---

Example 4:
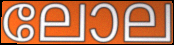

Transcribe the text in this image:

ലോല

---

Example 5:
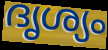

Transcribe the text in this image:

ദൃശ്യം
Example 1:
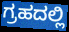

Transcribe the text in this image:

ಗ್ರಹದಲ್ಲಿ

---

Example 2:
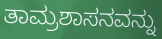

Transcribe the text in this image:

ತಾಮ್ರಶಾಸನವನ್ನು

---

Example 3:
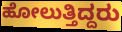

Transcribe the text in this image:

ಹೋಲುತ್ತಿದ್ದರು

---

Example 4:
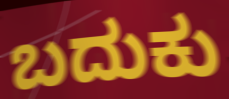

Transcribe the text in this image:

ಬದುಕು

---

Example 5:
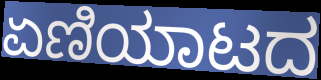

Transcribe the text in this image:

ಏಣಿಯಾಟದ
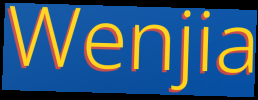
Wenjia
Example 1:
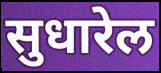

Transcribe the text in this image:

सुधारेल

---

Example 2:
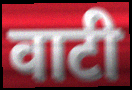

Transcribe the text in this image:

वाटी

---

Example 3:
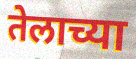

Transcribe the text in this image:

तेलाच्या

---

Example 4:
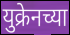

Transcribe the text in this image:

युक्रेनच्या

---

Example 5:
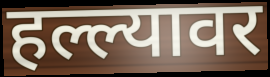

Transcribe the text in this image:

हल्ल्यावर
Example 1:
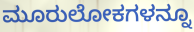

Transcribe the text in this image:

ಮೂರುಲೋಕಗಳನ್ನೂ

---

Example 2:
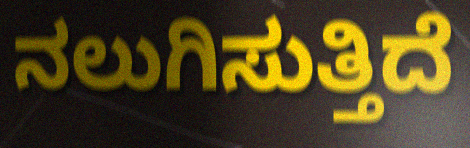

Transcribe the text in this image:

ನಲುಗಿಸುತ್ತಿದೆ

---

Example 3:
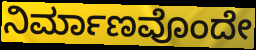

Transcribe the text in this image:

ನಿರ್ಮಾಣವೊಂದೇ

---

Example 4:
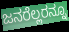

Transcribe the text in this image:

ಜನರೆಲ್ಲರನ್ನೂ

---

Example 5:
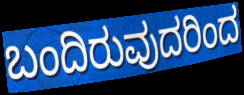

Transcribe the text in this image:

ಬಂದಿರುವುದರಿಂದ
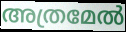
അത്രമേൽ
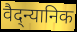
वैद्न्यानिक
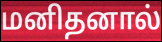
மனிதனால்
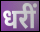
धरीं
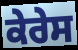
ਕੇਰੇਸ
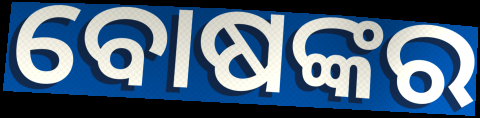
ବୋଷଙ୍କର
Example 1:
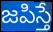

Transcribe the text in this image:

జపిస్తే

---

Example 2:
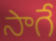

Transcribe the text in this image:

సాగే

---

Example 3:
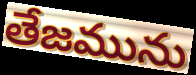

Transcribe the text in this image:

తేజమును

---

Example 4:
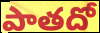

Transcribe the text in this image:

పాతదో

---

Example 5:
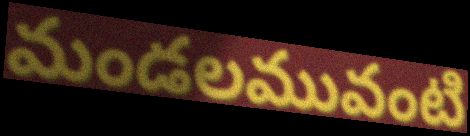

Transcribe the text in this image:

-------------------------

Repeat every entry above word for word, and include no pictures.

# Exercise answer:
---

Example 4:

Transcribe the text in this image:

ലോല

---

Example 5:

Transcribe the text in this image:

ദൃശ്യം
Example 1:

Transcribe the text in this image:

ಗ್ರಹದಲ್ಲಿ

---

Example 2:

Transcribe the text in this image:

ತಾಮ್ರಶಾಸನವನ್ನು

---

Example 3:

Transcribe the text in this image:

ಹೋಲುತ್ತಿದ್ದರು

---

Example 4:

Transcribe the text in this image:

ಬದುಕು

---

Example 5:

Transcribe the text in this image:

ಏಣಿಯಾಟದ
Wenjia
Example 1:

Transcribe the text in this image:

सुधारेल

---

Example 2:

Transcribe the text in this image:

वाटी

---

Example 3:

Transcribe the text in this image:

तेलाच्या

---

Example 4:

Transcribe the text in this image:

युक्रेनच्या

---

Example 5:

Transcribe the text in this image:

हल्ल्यावर
Example 1:

Transcribe the text in this image:

ಮೂರುಲೋಕಗಳನ್ನೂ

---

Example 2:

Transcribe the text in this image:

ನಲುಗಿಸುತ್ತಿದೆ

---

Example 3:

Transcribe the text in this image:

ನಿರ್ಮಾಣವೊಂದೇ

---

Example 4:

Transcribe the text in this image:

ಜನರೆಲ್ಲರನ್ನೂ

---

Example 5:

Transcribe the text in this image:

ಬಂದಿರುವುದರಿಂದ
അത്രമേൽ
वैद्न्यानिक
மனிதனால்
धरीं
ਕੇਰੇਸ
ବୋଷଙ୍କର
Example 1:

Transcribe the text in this image:

జపిస్తే

---

Example 2:

Transcribe the text in this image:

సాగే

---

Example 3:

Transcribe the text in this image:

తేజమును

---

Example 4:

Transcribe the text in this image:

పాతదో

---

Example 5:

Transcribe the text in this image:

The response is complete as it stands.